◆ DESCRIPTION OF THE TASK:
Find the line containing "3: (351, 36)" in the entries below. Restate it and each line after it, word for word, up to and including the line containing "22: (266, 17)".

◆ WORKING DATA:
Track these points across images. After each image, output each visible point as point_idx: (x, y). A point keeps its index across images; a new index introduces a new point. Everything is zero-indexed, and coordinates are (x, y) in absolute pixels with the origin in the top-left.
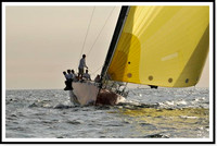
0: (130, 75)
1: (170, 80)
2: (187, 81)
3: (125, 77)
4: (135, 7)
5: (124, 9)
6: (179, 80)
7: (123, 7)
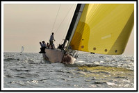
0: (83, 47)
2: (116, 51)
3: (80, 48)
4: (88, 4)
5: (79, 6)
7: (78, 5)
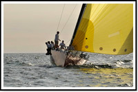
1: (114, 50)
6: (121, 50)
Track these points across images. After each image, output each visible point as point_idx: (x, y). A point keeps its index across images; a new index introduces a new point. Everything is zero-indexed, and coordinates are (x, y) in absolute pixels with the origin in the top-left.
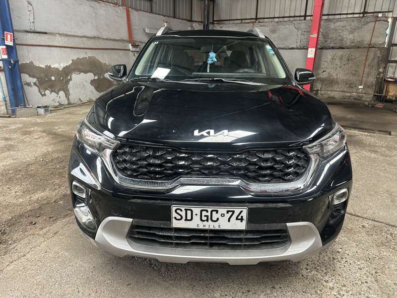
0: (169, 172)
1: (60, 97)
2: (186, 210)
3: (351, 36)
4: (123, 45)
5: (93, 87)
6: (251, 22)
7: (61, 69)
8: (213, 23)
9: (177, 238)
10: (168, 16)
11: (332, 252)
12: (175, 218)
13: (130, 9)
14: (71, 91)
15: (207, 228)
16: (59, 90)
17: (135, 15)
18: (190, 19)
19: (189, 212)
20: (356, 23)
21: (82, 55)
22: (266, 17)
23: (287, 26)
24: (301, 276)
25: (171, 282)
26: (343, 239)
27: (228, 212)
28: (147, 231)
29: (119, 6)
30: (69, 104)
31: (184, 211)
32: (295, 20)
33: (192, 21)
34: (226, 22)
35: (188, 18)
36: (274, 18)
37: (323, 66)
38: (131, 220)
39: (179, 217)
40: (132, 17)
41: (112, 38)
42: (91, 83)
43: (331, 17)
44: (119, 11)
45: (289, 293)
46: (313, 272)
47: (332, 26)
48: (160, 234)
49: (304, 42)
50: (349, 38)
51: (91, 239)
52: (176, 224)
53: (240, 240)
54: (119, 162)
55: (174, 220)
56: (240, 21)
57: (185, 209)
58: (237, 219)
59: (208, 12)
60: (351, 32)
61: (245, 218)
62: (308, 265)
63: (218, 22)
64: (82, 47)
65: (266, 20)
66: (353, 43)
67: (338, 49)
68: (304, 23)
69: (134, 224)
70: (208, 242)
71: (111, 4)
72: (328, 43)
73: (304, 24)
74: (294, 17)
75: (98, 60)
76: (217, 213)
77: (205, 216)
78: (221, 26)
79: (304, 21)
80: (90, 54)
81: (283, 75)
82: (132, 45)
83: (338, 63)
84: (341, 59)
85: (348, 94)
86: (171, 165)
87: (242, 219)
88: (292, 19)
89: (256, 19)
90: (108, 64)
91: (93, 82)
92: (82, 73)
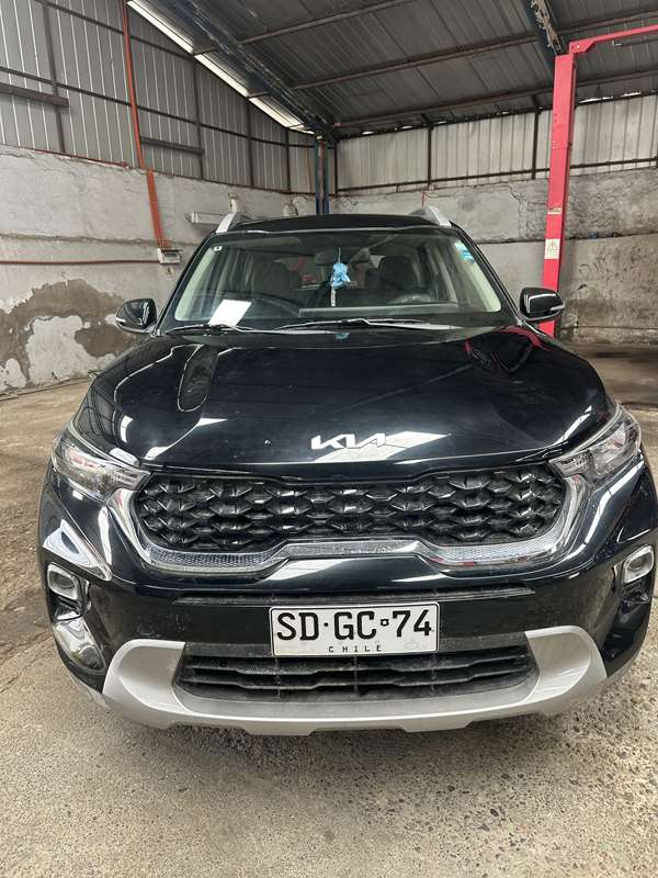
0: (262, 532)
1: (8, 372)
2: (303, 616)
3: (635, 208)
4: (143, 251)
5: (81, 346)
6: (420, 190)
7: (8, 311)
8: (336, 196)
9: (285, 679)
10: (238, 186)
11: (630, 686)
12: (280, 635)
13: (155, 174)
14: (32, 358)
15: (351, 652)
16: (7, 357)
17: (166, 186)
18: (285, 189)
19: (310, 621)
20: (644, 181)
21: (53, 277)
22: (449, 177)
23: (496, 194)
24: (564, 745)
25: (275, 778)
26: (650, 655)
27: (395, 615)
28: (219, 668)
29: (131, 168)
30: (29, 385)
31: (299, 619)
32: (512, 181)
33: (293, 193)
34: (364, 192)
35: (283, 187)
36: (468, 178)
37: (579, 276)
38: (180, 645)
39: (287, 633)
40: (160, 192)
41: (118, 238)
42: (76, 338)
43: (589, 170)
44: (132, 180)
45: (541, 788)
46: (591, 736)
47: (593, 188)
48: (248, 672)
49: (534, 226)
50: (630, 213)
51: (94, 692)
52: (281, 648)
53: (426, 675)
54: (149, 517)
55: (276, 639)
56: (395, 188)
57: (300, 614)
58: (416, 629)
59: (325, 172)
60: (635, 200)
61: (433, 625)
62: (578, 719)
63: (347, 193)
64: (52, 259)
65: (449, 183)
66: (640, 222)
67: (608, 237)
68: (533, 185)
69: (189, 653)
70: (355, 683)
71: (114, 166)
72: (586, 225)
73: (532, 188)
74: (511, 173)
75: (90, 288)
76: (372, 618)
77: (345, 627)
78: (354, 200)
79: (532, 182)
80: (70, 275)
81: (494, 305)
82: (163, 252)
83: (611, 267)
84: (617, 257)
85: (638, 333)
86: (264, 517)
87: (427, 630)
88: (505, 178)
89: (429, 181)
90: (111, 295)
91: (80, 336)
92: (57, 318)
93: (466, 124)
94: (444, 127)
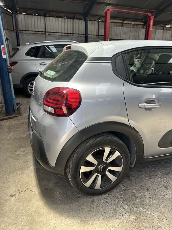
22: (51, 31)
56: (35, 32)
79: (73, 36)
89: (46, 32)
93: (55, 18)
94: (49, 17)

==

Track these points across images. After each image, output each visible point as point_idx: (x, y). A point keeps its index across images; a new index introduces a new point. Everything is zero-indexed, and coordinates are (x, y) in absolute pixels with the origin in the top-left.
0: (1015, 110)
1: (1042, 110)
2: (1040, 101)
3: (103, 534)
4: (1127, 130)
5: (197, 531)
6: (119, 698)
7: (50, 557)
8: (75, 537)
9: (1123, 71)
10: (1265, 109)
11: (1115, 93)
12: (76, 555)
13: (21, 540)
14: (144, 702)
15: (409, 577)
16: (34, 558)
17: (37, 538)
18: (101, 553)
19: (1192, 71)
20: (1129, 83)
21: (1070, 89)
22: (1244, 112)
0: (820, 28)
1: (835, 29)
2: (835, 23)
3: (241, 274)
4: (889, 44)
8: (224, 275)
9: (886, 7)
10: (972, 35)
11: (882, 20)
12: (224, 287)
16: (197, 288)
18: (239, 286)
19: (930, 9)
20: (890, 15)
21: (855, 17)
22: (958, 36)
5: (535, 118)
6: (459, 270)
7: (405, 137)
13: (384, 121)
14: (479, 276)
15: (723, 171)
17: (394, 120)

◆ TASK SOLUTION:
3: (351, 36)
4: (123, 45)
5: (93, 87)
6: (251, 22)
7: (61, 69)
8: (213, 23)
9: (177, 238)
10: (168, 16)
11: (332, 252)
12: (175, 218)
13: (130, 9)
14: (71, 91)
15: (207, 228)
16: (59, 90)
17: (135, 15)
18: (190, 19)
19: (189, 212)
20: (356, 23)
21: (82, 55)
22: (266, 17)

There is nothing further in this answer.